Our workaday world often seems so much less intriguing than those where superhuman individuals have special powers or abilities. Yet hardly any of us would deny that very often we feel the need of some sort of savior. A cancer diagnosis, the loss of a job, a loved one's mental illness...these all introduce into one's life a terrible swirl of chaos. The ecological crisis, the ongoing need for financial reform, crises of authority, and the plight of the poor and dispossessed elicit from the human family a common cry: is there no one who can save us...from ourselves? 

This Sunday, the (blessedly) short Gospel expresses the central claim of Christianity. It also happens to be the scriptural verse I associate most with going to sporting events. In John 3:16 we read, 
God so loved the world that he gave his only Son, so that everyone who believes in him might not perish but have eternal life. 
Jesus is, so to speak, God's rescue mission of our world.
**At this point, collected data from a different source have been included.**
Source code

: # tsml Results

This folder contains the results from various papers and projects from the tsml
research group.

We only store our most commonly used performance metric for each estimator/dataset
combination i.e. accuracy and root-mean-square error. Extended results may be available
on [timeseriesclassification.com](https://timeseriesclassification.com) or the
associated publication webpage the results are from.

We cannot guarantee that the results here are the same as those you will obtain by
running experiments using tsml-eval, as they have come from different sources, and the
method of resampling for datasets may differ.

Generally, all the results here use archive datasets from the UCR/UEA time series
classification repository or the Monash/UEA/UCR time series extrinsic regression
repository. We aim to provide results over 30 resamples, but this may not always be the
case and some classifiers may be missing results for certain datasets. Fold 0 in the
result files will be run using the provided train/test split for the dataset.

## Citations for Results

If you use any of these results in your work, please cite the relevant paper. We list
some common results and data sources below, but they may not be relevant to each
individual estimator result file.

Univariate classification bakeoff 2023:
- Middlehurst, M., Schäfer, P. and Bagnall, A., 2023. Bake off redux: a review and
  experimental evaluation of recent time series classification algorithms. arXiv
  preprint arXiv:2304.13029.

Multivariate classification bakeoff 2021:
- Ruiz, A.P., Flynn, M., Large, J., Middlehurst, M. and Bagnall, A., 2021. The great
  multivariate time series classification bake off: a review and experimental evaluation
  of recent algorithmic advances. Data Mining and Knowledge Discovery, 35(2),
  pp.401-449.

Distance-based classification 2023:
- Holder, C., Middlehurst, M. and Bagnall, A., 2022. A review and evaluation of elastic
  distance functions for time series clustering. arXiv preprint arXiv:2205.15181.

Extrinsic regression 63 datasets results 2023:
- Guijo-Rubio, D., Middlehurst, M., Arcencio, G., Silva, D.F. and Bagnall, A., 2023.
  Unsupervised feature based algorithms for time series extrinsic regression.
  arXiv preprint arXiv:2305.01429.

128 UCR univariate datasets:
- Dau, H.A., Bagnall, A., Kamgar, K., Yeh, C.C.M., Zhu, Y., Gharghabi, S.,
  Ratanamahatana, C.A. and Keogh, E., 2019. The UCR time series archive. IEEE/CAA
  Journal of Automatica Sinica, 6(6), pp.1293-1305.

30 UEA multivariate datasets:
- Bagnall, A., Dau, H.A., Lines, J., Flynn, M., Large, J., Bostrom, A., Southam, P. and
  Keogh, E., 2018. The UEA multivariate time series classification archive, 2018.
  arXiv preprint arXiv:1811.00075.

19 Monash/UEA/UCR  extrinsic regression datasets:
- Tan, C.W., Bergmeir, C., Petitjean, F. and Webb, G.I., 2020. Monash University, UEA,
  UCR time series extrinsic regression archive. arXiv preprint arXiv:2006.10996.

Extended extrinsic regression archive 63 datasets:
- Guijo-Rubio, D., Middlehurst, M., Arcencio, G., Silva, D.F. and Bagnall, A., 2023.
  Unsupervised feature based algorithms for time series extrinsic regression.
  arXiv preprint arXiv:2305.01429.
The cynic and skeptic might reply, "Well, a fat lot of good this has done for us! Look at the Cleveland Browns (sports fans) or the violence of society to see that this Jesus fellow has pretty well failed this task."

In superhero movies, we typically have some sort of definitive battle wherein the hero musters a comeback and defeats the villain. In the Gospel, the great comeback is Jesus' resurrection where he defeats no single human villain but triumphs over death itself. It's not that he eliminates death so that we become immortals, but his resurrection allows us to live in the hopeful confidence that darkness of death is not the final answer to human life. Life, not death, is the horizon of our lives.

When believers speak of Jesus "saving" the world we are not talking about his putting a spell on it. Nor are we talking about a superman-esque feat wherein he yanks it from a collision course with an asteroid. More subtly, and infinitely more profoundly, he has given us more than a second-chance to get things right. Jesus' Resurrection gives us a new life, a new way of being, based on sharing within the life and destiny he offers us.

If you think on it, villains in comic book movies are often bent on world domination. They want to control, to rule, to possess all things. They want to remake all of creation in their own images, to be the arbiters of life and death. Jesus, but contrast, promises us nothing less than everything. He offers us life, a way of being fully human, based not on what we own but on the one who loves us. Jesus doesn't create a rebel alliance. He creates a family.

Jesus came that the world might be saved, that it might be rescued from our insatiable appetites for more and more and more. Instead of becoming one more commodity in our economy, Jesus gives us an entirely new economic order in which me might live.

As the Church emerges from its annual celebration of Pentecost, it may be well for us to consider how we are called to be a part of Jesus' rescue mission. Having found in this Jesus a hope that gives us the courage to face death, how are we made able to embrace our lives in a way that reflect God's generosity? How does our shared life in the Spirit gather us into one family?